Task prompt » In the lines below, look for "corners". Copy each line where it appears.
• • • •
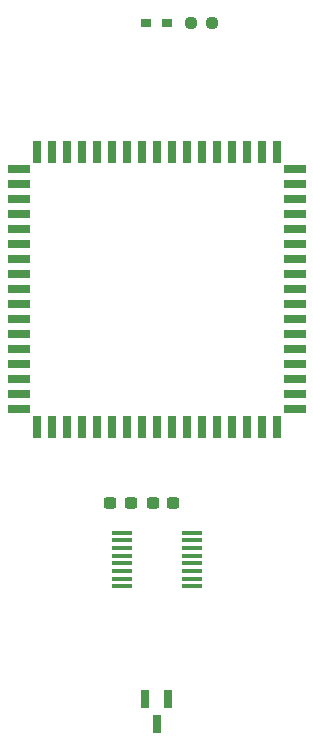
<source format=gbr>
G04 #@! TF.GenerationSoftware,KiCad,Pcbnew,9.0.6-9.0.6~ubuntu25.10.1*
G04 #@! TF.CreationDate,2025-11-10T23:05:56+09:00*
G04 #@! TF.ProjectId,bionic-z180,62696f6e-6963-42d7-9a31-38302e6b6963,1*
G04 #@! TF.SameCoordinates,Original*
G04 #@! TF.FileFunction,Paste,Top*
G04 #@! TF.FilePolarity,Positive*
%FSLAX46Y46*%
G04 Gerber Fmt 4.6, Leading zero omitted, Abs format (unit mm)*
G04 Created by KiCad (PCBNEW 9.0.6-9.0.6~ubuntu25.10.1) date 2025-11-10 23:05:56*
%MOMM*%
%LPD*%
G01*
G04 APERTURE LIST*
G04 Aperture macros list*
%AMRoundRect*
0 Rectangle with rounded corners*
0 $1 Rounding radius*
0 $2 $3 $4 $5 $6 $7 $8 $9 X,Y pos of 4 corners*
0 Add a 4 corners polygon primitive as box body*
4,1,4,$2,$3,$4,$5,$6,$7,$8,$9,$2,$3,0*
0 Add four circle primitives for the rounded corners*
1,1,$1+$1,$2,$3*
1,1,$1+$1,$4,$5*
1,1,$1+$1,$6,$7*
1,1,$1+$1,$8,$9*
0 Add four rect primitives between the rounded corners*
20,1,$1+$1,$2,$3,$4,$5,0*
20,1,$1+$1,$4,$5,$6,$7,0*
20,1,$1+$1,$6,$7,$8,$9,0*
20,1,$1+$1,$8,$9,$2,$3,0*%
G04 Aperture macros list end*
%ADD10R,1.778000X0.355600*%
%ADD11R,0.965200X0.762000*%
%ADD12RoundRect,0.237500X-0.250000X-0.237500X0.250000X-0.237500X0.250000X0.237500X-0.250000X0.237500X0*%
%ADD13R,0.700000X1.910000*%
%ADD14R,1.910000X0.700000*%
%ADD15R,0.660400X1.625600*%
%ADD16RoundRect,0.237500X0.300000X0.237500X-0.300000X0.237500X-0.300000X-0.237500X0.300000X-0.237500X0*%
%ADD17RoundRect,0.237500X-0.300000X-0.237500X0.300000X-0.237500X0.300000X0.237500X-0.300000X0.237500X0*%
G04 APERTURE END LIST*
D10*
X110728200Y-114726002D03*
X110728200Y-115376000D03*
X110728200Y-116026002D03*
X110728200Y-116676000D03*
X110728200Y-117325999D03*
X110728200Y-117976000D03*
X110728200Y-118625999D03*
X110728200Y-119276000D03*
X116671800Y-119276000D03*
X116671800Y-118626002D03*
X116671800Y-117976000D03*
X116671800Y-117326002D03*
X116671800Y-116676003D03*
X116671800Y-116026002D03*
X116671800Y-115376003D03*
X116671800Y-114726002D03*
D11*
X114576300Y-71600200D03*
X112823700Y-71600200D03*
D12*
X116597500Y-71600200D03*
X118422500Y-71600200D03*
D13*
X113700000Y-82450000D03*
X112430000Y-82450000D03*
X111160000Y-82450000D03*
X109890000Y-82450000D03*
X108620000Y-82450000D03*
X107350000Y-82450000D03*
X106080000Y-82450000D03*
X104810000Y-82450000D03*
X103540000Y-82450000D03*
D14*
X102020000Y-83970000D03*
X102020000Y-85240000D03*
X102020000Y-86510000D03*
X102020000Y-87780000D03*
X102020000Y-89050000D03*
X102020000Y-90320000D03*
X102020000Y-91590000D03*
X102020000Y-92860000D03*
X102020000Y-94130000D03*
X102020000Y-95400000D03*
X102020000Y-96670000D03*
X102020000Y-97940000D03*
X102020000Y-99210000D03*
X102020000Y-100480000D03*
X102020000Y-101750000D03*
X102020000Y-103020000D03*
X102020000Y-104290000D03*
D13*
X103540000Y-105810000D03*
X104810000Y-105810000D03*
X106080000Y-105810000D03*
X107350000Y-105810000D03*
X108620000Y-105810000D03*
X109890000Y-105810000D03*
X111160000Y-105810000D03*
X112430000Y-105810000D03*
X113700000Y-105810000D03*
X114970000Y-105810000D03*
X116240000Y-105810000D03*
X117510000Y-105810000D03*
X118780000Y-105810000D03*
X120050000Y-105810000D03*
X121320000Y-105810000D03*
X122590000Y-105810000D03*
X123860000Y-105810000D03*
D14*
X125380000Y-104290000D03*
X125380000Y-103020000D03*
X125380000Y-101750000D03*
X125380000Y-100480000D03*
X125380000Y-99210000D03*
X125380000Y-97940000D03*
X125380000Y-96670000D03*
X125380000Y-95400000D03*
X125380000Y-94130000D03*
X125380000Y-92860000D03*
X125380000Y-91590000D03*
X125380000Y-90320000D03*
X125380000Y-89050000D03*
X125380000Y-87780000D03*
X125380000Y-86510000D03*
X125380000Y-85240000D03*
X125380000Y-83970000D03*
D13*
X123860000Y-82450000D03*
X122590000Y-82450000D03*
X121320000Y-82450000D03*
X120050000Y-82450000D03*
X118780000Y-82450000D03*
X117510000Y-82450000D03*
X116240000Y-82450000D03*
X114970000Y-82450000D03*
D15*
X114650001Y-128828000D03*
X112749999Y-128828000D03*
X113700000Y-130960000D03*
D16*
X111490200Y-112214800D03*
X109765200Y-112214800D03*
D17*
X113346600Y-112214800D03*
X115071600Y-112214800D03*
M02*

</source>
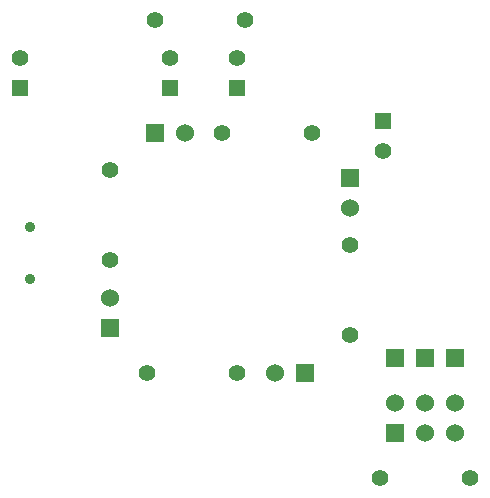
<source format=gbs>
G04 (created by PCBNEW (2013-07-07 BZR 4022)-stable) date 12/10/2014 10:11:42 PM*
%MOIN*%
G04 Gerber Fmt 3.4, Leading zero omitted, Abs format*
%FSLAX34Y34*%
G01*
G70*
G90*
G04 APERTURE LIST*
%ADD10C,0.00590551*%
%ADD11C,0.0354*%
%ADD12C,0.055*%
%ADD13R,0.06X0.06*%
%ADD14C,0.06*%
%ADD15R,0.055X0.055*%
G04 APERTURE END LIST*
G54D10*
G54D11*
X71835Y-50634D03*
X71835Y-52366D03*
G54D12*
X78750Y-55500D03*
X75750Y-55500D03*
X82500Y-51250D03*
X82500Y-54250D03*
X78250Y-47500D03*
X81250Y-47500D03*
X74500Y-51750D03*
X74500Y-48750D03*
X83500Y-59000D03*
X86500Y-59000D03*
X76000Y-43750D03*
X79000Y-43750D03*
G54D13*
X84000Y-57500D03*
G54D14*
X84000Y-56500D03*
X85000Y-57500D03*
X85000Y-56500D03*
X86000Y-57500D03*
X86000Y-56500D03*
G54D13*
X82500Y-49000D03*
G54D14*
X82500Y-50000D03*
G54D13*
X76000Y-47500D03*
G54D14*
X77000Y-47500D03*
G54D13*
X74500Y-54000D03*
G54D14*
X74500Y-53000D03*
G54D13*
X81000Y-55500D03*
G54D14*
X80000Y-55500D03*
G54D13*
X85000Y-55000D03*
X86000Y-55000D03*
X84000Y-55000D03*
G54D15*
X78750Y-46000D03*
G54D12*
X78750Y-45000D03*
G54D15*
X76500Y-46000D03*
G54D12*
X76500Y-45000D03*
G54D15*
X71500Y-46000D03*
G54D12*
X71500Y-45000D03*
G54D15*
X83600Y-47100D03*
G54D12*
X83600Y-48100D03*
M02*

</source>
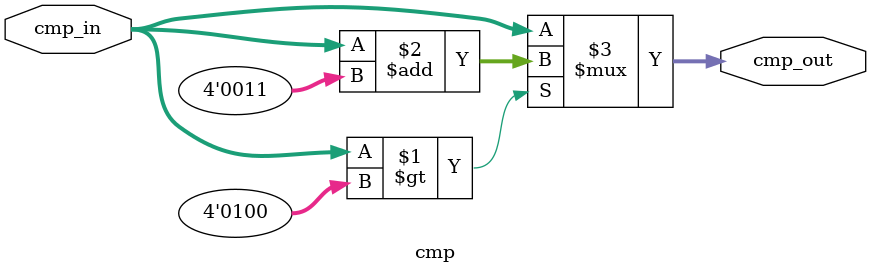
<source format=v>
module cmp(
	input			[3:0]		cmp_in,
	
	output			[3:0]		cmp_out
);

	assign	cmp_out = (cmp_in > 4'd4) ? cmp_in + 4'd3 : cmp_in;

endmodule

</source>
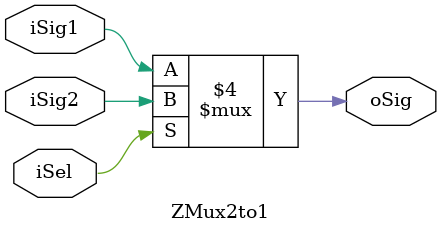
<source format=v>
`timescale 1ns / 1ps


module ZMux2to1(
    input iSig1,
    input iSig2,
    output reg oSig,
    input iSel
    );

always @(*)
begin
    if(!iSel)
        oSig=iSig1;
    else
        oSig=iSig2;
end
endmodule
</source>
• • • •
Exercise answer »
0 Rectangle with rounded corners*
0 $2 $3 $4 $5 $6 $7 $8 $9 X,Y pos of 4 corners*
0 Add a 4 corners polygon primitive as box body*
0 Add four circle primitives for the rounded corners*
0 Add four rect primitives between the rounded corners*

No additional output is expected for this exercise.